(Dataset entries)
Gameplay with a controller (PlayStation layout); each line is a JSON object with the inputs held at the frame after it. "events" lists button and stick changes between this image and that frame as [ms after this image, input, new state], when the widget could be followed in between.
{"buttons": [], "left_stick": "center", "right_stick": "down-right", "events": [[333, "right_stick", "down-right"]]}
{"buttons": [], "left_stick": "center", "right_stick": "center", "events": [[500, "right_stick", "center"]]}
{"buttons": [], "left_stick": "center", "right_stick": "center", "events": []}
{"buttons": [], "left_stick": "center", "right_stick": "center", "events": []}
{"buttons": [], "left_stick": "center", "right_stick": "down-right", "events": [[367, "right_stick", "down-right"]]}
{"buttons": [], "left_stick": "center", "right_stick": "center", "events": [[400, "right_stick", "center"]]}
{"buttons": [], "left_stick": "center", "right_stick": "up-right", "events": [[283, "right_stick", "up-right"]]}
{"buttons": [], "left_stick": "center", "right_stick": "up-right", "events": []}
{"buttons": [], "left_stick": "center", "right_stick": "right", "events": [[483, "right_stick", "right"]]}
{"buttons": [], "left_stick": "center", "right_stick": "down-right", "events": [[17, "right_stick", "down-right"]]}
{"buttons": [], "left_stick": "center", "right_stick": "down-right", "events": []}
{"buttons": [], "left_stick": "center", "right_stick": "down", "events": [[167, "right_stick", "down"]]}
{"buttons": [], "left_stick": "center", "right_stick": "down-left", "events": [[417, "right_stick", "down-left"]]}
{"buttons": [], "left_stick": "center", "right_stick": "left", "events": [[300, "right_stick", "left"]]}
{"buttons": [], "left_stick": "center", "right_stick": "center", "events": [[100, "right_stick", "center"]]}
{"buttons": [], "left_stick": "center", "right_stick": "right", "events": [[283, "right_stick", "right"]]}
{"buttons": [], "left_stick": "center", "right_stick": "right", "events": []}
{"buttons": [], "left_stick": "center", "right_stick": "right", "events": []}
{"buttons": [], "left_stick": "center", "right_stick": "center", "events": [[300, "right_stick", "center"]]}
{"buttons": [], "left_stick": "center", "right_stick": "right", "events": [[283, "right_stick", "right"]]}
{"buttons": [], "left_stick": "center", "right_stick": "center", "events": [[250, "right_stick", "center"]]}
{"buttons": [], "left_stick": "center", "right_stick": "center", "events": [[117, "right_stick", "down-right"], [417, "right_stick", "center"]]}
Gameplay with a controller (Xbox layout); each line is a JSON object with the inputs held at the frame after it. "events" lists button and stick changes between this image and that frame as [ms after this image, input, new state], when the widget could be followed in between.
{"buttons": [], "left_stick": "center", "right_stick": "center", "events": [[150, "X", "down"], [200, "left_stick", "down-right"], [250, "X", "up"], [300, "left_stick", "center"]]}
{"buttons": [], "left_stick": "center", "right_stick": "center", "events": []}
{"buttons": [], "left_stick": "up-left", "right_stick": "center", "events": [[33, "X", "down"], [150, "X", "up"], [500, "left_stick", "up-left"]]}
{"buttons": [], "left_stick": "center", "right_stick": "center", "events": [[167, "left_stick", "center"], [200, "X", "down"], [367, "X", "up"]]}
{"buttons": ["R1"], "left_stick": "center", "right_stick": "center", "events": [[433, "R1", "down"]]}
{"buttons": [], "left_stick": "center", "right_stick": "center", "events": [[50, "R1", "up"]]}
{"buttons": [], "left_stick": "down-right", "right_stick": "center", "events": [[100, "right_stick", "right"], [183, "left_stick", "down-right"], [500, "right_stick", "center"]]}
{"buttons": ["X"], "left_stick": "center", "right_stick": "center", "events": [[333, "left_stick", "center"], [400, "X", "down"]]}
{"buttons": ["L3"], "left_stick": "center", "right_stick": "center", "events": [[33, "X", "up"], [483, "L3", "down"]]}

## What to do:
Set all of the entries down again, exactly as they were given.

## Task result:
Gameplay with a controller (PlayStation layout); each line is a JSON object with the inputs held at the frame after it. "events" lists button and stick changes between this image and that frame as [ms after this image, input, new state], when the widget could be followed in between.
{"buttons": [], "left_stick": "center", "right_stick": "down-right", "events": [[333, "right_stick", "down-right"]]}
{"buttons": [], "left_stick": "center", "right_stick": "center", "events": [[500, "right_stick", "center"]]}
{"buttons": [], "left_stick": "center", "right_stick": "center", "events": []}
{"buttons": [], "left_stick": "center", "right_stick": "center", "events": []}
{"buttons": [], "left_stick": "center", "right_stick": "down-right", "events": [[367, "right_stick", "down-right"]]}
{"buttons": [], "left_stick": "center", "right_stick": "center", "events": [[400, "right_stick", "center"]]}
{"buttons": [], "left_stick": "center", "right_stick": "up-right", "events": [[283, "right_stick", "up-right"]]}
{"buttons": [], "left_stick": "center", "right_stick": "up-right", "events": []}
{"buttons": [], "left_stick": "center", "right_stick": "right", "events": [[483, "right_stick", "right"]]}
{"buttons": [], "left_stick": "center", "right_stick": "down-right", "events": [[17, "right_stick", "down-right"]]}
{"buttons": [], "left_stick": "center", "right_stick": "down-right", "events": []}
{"buttons": [], "left_stick": "center", "right_stick": "down", "events": [[167, "right_stick", "down"]]}
{"buttons": [], "left_stick": "center", "right_stick": "down-left", "events": [[417, "right_stick", "down-left"]]}
{"buttons": [], "left_stick": "center", "right_stick": "left", "events": [[300, "right_stick", "left"]]}
{"buttons": [], "left_stick": "center", "right_stick": "center", "events": [[100, "right_stick", "center"]]}
{"buttons": [], "left_stick": "center", "right_stick": "right", "events": [[283, "right_stick", "right"]]}
{"buttons": [], "left_stick": "center", "right_stick": "right", "events": []}
{"buttons": [], "left_stick": "center", "right_stick": "right", "events": []}
{"buttons": [], "left_stick": "center", "right_stick": "center", "events": [[300, "right_stick", "center"]]}
{"buttons": [], "left_stick": "center", "right_stick": "right", "events": [[283, "right_stick", "right"]]}
{"buttons": [], "left_stick": "center", "right_stick": "center", "events": [[250, "right_stick", "center"]]}
{"buttons": [], "left_stick": "center", "right_stick": "center", "events": [[117, "right_stick", "down-right"], [417, "right_stick", "center"]]}
Gameplay with a controller (Xbox layout); each line is a JSON object with the inputs held at the frame after it. "events" lists button and stick changes between this image and that frame as [ms after this image, input, new state], when the widget could be followed in between.
{"buttons": [], "left_stick": "center", "right_stick": "center", "events": [[150, "X", "down"], [200, "left_stick", "down-right"], [250, "X", "up"], [300, "left_stick", "center"]]}
{"buttons": [], "left_stick": "center", "right_stick": "center", "events": []}
{"buttons": [], "left_stick": "up-left", "right_stick": "center", "events": [[33, "X", "down"], [150, "X", "up"], [500, "left_stick", "up-left"]]}
{"buttons": [], "left_stick": "center", "right_stick": "center", "events": [[167, "left_stick", "center"], [200, "X", "down"], [367, "X", "up"]]}
{"buttons": ["R1"], "left_stick": "center", "right_stick": "center", "events": [[433, "R1", "down"]]}
{"buttons": [], "left_stick": "center", "right_stick": "center", "events": [[50, "R1", "up"]]}
{"buttons": [], "left_stick": "down-right", "right_stick": "center", "events": [[100, "right_stick", "right"], [183, "left_stick", "down-right"], [500, "right_stick", "center"]]}
{"buttons": ["X"], "left_stick": "center", "right_stick": "center", "events": [[333, "left_stick", "center"], [400, "X", "down"]]}
{"buttons": ["L3"], "left_stick": "center", "right_stick": "center", "events": [[33, "X", "up"], [483, "L3", "down"]]}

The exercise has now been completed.